━━━ Exercise data

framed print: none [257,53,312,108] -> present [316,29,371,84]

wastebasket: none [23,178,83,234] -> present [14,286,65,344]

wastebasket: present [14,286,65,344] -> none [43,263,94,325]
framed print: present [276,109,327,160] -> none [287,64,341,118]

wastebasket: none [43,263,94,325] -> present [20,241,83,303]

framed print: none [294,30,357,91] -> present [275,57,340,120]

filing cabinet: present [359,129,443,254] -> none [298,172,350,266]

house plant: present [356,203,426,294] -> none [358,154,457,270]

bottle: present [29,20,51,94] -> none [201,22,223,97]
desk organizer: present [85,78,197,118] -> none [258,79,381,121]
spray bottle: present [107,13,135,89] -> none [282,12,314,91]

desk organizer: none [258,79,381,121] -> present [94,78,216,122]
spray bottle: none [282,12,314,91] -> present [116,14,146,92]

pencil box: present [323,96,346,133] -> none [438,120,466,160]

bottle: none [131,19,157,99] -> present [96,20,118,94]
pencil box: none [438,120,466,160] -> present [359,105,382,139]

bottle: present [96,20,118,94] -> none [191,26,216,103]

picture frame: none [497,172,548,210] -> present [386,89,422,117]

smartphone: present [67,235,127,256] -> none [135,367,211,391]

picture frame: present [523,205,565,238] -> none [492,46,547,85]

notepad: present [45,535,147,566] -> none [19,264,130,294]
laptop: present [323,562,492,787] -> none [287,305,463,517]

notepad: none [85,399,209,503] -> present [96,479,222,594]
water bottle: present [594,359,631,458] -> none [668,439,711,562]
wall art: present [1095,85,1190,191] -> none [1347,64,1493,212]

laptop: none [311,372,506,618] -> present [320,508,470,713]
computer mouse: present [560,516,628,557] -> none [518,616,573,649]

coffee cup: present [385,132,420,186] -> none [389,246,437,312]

━━━━━━

Task prompt: A word-for-word copy of the entries, from the first line through the line containing "framed print: none [294,30,357,91]", is the whole answer.

Problem solution:
framed print: none [257,53,312,108] -> present [316,29,371,84]

wastebasket: none [23,178,83,234] -> present [14,286,65,344]

wastebasket: present [14,286,65,344] -> none [43,263,94,325]
framed print: present [276,109,327,160] -> none [287,64,341,118]

wastebasket: none [43,263,94,325] -> present [20,241,83,303]

framed print: none [294,30,357,91] -> present [275,57,340,120]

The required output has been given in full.